Temps après la Pentecôte



Oraison - collecte
Ô Dieu, qui d’une royauté terrestre, avez élevé saint Louis, Votre Confesseur, à la gloire du céleste Royaume ; nous Vous prions, daignez nous accorder, en considération de ses mérites et de son intercession, la grâce d’être associés à la gloire du Roi des rois, Jésus-Christ Votre Fils, qui, étant Dieu, vit et règne avec Vous, dans l’unité du Saint-Esprit, dans tous les siècles des siècles.
Ainsi soit-il

Vie du Saint du jour
Louis IX, né en 1215 et devenu roi de France à l’âge de douze ans, fut très pieusement élevé par la reine Blanche, sa mère, qui lui apprit à préférer mourir plutôt que de commettre un péché mortel.

Il aimait à s’appeler Louis de Poissy, lieu où il avait été baptisé, pour marquer que son titre de Chrétien était son plus glorieux titre de noblesse. « Méprisant les délices du monde, il ne chercha à plaire qu’à Jésus-Christ, le vrai Roi » et fut, dit Bossuet, « le roi le plus saint et le plus juste qui ait jamais porté la couronne ».

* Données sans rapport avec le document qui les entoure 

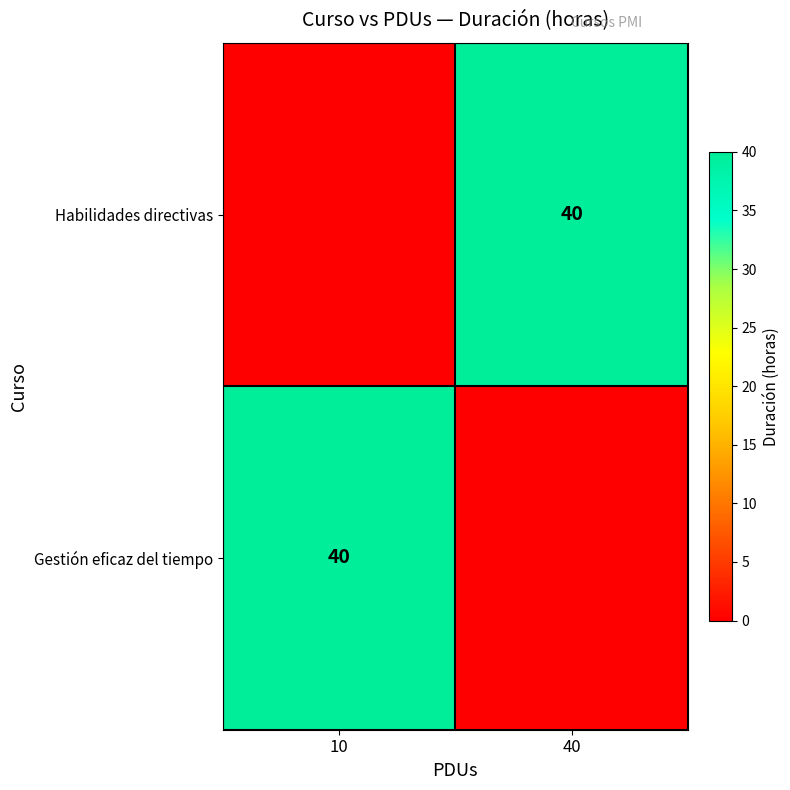

Is it true that Habilidades directivas equals 62 at 40?

False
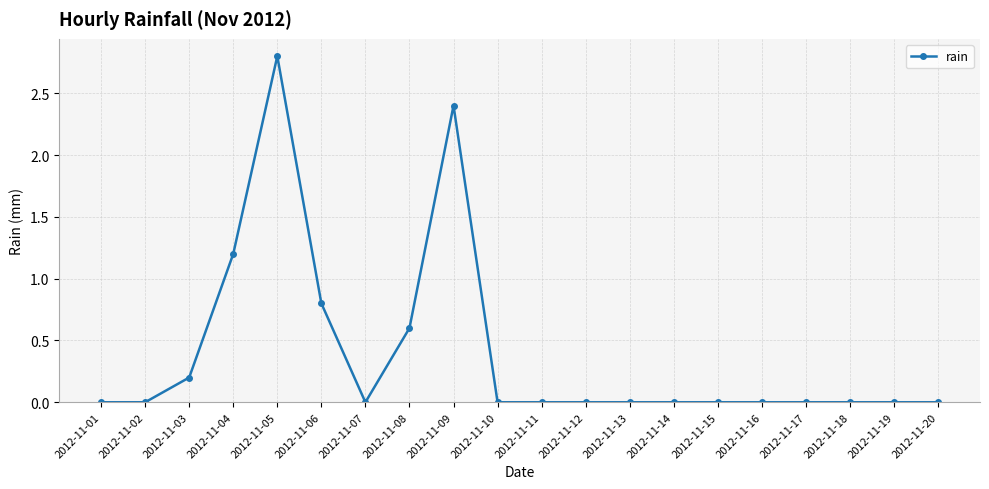

What is the difference between the maximum and minimum values?

2.8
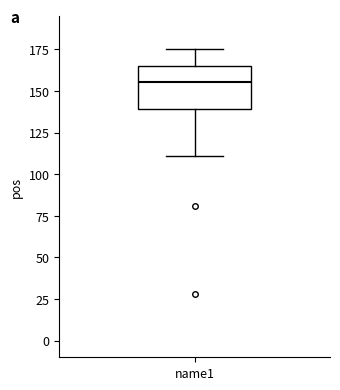

Read this box plot against the y-axis: the position of the median line, the range covered by the box, and the ends of both whiskers. The values are not printed on the chart, so give them approximately, as read against the axis.

median 155, box 140 to 165, whiskers 110 to 175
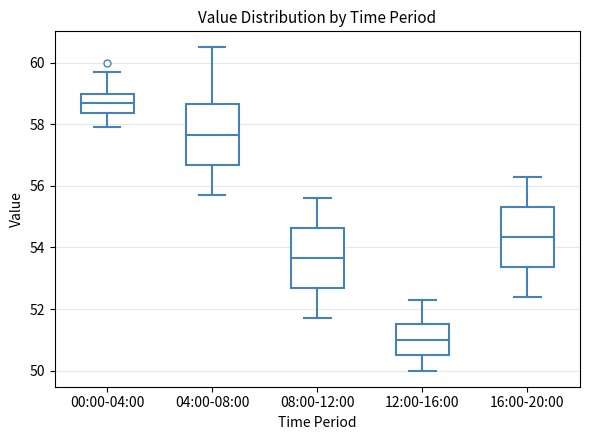

Where does the lower whisker of the box for 00:00-04:00 end on the y-axis? The values are not printed on the chart, so give them approximately, as read against the axis.

58.0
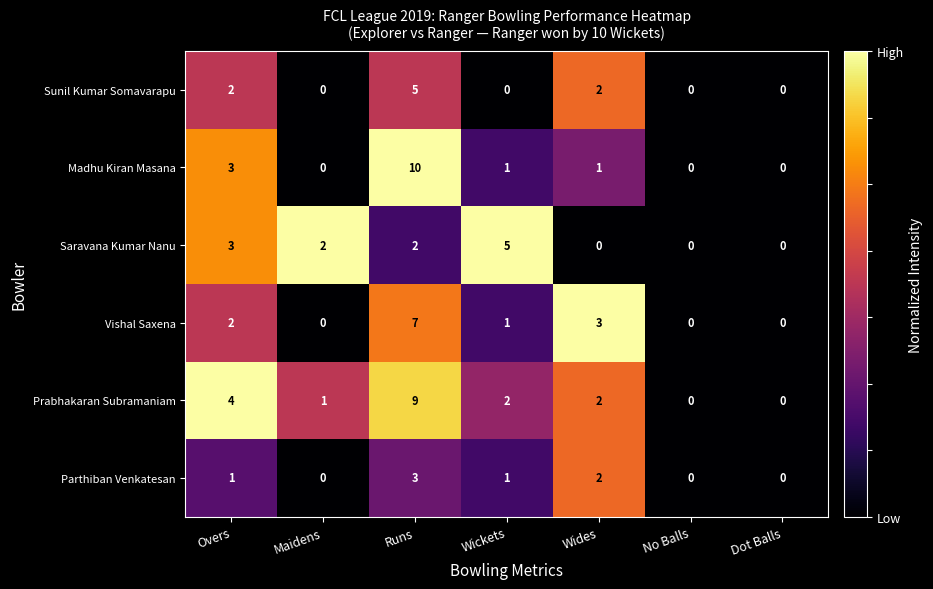

How many positive values does the Prabhakaran Subramaniam series have?

5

Assidu aux Offices de l’Église, il les faisait célébrer solennellement dans son palais où il entendait quotidiennement deux Messes. À minuit il se réveillait pour les Matines et commençait par l’office de Prime sa royale journée.


Il introduisit dans sa chapelle la coutume de fléchir le genou à ces mots du Credo : Et Homo factus est et de se prosterner à l’endroit de la Passion où il est dit que Jésus-Christ expira. Ces deux pieuses pratiques ont été ensuite adoptées par l’Église.

« On me fait un crime de mon assiduité à la prière, disait-il, mais on ne dirait mot si les heures que j’y donne je les passais au jeu ou à la chasse ».

Sa piété ne l’empêcha jamais en effet de donner la plus grande partie de son temps aux affaires de son royaume.


À la suite d’une maladie il fit vœu d’entreprendre une croisade pour reconquérir Jérusalem. D’abord victorieux, il tomba ensuite entre les mains des Sarrasins. Lorsqu’on lui eut rendu la liberté, il demeura encore cinq ans en Orient pour y secourir les Chrétiens. Revenu en France, il s’appliqua à de nombreuses fondations pieuses et fit élever la Sainte Chapelle, comme insigne reliquaire de la sainte Couronne d’épines et de l’importante parcelle de la vraie Croix que lui avait offertes Baudouin II, empereur de Constantinople.


D’une grande austérité pour lui-même, et d’une grande charité pour les autres, il disait : « Mieux vaut pour un roi se ruiner en aumônes pour l’amour de Dieu qu’en faste et vaine gloire. »

« Souvent, dit Joinville, j’ai vu le bon roi après la Messe aller au bois de Vincennes, s’asseoir au pied d’un chêne et donner audience à tous ceux qui avaient à lui parler. »


Sergent du Christ, il portait continuellement la croix pour marquer que son vœu restait à accomplir. Il entreprit en 1270 une nouvelle croisade, mais une épidémie décima son armée en Afrique et l’atteignit lui-même. Les bras en croix et couché sur la cendre, il rendit à Dieu son âme en 1270, à l’heure même où le Christ mourut sur Sa Croix.


La veille de sa mort, on l’entendait répéter : « Nous irons à Jérusalem ». C’est dans la Jérusalem céleste, conquise par sa patience au milieu de ses adversités, qu’il devait régner avec le Roi des rois.


 voir la grande vie du Saint


Résolution pratique du jour
Faites consister votre dignité, à porter noblement votre titre de Catholique.